Не получилась у Митрия народная власть. Вскоре после Пасхи в деревню приехали казаки. Большевика какого-то искали, а его в глаза никто не видал. Митрия вот и забрали. Ленька-горбун их к нему привел. Митрий телегу чинил – с утра стучал. Это уже Анисья оповещала – дворы у них по соседству. Вроде как побледнел он, казаков когда увидал. Офицер его будто бы спросил еще: что, мол, в Екатеринбурге служил? Митрий вроде чуток замешкался. А уж служил, так служил – правду не утаишь. А царя, мол, арестовывал? «Нет, – вроде бы Дмитрий ему ответил. – Слыхал, но не видал». Вот тогда офицер и спросил: «Чего народ мутишь?» Митрий и слова не сумел сказать, как казаки руки ему скрутили и веревку на шею накинули. Отвели его к Берди и повесили ни за что ни про что.
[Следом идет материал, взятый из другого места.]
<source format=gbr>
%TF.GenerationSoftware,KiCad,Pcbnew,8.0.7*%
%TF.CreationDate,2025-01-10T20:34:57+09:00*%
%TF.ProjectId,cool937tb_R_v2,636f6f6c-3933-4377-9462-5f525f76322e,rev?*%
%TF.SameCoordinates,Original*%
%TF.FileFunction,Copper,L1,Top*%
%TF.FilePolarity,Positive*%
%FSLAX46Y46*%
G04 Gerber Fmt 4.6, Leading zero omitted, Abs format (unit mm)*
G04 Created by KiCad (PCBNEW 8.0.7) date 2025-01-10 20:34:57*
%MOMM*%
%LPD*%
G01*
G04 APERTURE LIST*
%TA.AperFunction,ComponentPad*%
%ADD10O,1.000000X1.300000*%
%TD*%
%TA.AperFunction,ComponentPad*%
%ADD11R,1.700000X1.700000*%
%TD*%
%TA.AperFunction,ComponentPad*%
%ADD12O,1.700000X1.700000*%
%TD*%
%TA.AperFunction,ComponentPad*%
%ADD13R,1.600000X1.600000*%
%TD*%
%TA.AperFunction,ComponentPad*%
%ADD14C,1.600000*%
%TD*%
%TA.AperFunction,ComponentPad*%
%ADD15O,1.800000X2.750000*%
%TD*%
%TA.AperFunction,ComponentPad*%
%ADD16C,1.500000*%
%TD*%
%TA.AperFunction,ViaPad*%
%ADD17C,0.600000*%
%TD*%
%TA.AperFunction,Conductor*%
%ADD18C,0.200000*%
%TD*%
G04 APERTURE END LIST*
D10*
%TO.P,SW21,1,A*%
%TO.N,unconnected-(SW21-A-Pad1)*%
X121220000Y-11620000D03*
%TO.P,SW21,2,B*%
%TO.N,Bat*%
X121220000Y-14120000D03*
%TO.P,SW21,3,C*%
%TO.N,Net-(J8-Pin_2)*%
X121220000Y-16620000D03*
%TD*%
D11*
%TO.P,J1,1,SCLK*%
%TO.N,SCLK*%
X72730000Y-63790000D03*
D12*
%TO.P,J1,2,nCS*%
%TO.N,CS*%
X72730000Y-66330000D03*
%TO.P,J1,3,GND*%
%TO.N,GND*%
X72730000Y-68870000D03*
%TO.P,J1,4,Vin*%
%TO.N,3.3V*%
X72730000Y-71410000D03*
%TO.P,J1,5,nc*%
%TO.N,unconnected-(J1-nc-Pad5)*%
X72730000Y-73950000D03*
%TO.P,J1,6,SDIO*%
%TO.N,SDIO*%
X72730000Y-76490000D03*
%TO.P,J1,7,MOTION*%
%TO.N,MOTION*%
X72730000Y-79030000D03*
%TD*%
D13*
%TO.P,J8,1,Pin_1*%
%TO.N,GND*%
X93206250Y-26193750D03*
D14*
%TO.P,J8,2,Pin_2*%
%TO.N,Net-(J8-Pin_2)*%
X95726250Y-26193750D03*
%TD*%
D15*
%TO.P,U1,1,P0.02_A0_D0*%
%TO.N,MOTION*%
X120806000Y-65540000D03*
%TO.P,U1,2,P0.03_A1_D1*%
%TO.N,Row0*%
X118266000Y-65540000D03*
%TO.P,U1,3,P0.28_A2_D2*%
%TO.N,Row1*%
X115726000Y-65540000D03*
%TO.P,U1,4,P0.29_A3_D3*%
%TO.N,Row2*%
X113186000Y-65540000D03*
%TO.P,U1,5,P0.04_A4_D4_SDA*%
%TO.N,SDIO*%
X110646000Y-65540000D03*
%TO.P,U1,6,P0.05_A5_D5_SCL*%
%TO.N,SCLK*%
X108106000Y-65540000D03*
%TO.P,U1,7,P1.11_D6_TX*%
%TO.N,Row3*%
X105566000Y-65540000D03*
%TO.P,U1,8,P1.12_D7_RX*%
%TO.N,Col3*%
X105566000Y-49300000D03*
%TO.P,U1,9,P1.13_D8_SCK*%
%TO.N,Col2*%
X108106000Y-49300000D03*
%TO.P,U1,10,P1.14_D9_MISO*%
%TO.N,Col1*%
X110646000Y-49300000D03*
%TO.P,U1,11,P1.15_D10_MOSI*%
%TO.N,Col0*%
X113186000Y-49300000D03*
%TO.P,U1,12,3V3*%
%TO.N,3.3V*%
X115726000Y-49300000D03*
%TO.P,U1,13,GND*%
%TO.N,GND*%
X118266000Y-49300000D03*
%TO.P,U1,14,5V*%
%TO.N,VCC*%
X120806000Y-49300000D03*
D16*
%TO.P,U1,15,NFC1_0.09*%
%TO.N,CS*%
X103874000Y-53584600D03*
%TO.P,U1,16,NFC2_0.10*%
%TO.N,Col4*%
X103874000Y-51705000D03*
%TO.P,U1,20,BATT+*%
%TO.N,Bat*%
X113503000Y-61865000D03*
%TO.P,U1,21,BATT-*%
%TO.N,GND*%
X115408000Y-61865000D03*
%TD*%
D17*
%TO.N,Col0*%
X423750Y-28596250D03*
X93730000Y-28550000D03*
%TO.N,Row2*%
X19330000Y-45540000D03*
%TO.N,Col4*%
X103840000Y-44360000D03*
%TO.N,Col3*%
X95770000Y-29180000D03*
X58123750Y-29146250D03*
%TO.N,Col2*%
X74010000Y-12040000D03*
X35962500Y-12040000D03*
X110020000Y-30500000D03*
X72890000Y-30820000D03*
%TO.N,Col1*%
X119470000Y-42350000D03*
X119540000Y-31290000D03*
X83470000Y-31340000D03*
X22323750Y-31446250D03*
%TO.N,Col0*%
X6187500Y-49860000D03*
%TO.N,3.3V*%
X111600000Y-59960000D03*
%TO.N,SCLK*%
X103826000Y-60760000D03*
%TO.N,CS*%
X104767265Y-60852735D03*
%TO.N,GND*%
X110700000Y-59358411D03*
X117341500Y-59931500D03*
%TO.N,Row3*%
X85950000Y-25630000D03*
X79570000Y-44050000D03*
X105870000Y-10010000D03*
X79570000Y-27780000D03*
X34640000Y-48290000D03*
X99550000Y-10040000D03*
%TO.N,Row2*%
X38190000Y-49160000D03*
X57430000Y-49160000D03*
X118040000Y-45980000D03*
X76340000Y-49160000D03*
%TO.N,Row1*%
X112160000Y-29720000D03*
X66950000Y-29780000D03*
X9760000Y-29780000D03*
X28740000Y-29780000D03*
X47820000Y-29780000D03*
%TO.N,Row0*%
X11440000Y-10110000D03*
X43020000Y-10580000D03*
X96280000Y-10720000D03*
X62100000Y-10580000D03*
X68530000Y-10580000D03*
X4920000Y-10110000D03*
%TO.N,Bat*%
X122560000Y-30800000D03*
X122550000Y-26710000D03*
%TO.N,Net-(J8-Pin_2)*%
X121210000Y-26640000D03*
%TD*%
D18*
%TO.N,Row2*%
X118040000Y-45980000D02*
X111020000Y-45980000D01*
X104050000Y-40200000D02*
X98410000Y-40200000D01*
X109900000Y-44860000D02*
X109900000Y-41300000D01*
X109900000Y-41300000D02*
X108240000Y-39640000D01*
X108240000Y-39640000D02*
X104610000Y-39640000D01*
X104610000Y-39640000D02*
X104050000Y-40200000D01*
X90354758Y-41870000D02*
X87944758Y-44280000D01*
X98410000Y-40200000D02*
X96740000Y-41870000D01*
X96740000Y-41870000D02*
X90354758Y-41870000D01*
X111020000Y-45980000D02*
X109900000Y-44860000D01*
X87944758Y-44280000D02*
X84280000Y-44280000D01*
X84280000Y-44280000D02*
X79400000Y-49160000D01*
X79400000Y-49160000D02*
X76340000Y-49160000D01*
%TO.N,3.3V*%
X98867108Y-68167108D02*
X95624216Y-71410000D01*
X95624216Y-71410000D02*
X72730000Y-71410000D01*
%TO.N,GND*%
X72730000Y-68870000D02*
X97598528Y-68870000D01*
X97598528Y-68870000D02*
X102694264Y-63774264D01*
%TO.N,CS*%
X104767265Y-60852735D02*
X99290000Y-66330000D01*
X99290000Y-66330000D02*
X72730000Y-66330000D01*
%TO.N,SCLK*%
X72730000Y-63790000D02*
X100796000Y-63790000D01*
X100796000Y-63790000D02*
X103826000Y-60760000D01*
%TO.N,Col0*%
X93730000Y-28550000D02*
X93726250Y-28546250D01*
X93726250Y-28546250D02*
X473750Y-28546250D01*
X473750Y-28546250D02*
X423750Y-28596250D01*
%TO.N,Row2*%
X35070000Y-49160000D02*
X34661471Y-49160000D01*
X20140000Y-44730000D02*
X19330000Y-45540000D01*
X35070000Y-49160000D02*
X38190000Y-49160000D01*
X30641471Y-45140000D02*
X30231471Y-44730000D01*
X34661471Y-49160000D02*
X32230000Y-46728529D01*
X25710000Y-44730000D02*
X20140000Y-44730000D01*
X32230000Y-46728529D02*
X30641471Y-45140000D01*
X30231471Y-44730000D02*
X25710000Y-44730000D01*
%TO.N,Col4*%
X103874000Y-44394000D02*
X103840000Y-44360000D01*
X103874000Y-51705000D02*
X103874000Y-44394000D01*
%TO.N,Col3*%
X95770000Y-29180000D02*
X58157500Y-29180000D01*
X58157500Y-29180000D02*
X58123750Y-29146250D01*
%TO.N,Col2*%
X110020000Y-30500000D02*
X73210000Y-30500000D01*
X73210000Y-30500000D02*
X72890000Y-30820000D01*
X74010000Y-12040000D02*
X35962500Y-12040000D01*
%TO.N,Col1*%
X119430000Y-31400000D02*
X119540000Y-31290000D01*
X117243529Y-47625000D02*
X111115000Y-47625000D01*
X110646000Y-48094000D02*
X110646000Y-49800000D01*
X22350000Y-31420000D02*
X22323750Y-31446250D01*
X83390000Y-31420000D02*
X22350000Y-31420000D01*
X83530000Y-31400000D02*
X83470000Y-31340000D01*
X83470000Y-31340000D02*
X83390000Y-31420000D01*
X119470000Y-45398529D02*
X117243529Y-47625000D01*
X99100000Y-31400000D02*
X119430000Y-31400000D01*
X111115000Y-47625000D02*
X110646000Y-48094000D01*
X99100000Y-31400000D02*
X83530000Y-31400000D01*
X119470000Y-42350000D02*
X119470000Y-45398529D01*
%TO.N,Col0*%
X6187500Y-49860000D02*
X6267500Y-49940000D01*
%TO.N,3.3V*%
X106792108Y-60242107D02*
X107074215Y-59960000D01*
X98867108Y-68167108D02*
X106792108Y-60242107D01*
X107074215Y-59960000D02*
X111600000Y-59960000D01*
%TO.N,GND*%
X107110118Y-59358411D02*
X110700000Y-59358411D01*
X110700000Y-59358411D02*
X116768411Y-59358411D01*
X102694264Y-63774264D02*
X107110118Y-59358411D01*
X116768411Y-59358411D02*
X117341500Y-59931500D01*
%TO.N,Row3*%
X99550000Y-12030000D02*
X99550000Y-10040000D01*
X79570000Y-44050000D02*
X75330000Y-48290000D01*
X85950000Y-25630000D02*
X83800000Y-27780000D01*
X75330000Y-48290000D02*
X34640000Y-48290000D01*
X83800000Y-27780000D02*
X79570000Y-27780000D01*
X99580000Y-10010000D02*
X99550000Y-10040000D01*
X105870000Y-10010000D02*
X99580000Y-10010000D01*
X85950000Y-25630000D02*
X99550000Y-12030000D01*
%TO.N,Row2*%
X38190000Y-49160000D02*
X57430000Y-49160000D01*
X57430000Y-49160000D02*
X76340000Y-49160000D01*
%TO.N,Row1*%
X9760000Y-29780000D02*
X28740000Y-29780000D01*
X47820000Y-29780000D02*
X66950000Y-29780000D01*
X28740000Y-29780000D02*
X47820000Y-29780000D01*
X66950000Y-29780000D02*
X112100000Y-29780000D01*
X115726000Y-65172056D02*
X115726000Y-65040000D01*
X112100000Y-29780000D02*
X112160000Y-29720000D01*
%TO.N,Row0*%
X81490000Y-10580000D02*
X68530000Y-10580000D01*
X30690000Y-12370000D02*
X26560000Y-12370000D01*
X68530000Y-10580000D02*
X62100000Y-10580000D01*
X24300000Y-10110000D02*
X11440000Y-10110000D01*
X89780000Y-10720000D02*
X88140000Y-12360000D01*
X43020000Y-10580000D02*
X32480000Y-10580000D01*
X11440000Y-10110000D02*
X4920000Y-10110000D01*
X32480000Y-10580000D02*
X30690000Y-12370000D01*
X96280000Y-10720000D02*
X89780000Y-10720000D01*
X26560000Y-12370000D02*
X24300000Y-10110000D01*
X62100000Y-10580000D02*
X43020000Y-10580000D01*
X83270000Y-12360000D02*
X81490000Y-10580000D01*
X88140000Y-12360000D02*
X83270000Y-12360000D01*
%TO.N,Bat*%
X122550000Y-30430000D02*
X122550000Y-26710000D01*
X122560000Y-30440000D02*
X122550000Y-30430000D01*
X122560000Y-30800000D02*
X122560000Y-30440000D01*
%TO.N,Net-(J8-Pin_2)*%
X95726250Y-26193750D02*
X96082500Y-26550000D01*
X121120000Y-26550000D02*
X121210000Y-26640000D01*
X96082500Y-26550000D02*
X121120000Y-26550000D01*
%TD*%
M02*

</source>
Уж когда некогда смекнули, что это дело Мордюкова. В городе он тогда был, когда казаки приезжали. Подослал, видать, проклятый… А так кому бы знать, кто тут чего мутит. Митькина мать несколько дней голосила, когда его с березы сняли. Оторвать ее от сына не могли – так и померла на могиле.
Дуська осталась одна с пятилетним Гришкой. Отец у нее еще раньше помер, когда Митрий в солдатах был. Она все так и работала у Мордюковых, как я за Петю вышла. Так и жила, будто их родственница. Нарядами стала форсить: то полушалок на плечи накинет, то сапожки на каблучках наденет. За свою, знать, ее держали…
Как уж они там с ней обходились, ничего не могу сказать. Но я знала, как это все у Мордюковых достается. Правда, Федька все еще служил где-то.
– А что с Федькой-то? – спросил я.
– Федька – это особый разговор, – отозвалась баба Маня. – Тут надо не напутать. В двадцатом году, небось, где-то по весне Максим вернулся. Руку ему под Красноярском оторвало – я тебе, кажись, сказывала. И он тоже начал на Мордюковых переть: такой, мол, сякой, прямо врагами стали. Что уж в солдатах с ними там делали? Который ни придет – сразу свои порядки устанавливать начинает. А уж как про Митрия услыхал, сразу в город подался – милиционеров привел. Они и увезли Леньку. Так горбач больше и не вернулся. И с родителем у него разлады стали: он – одно, тятя – другое. Тут уж всех помянут: и Федьку, и Марфу, и Митрия… Максим все Марфу забыть не мог, Федьку проклинал. Загубил, дескать, такую девку, живодер. Пусть, мол, заявится, я с ним поквитаюсь.
Иногда и я встряну – добавлю раздору. Родитель – тот свое талдычил: «Сама, поди, не прочь была, сукина дочь. Вон како брюхо таскала! Когда это было видано, чтоб силком девка зачала? Так не снасильничать!» Тут уж и я не сдержусь: «Хватит, тятя, на покойницу». Он и замолчит. А Максим знай свое: «Попомните меня, что рубит он нынче головы нашему брату. Зверюга он – не человек!»
Так мы и жили.
По весне Максим опять начал за Дуськой ухлестывать.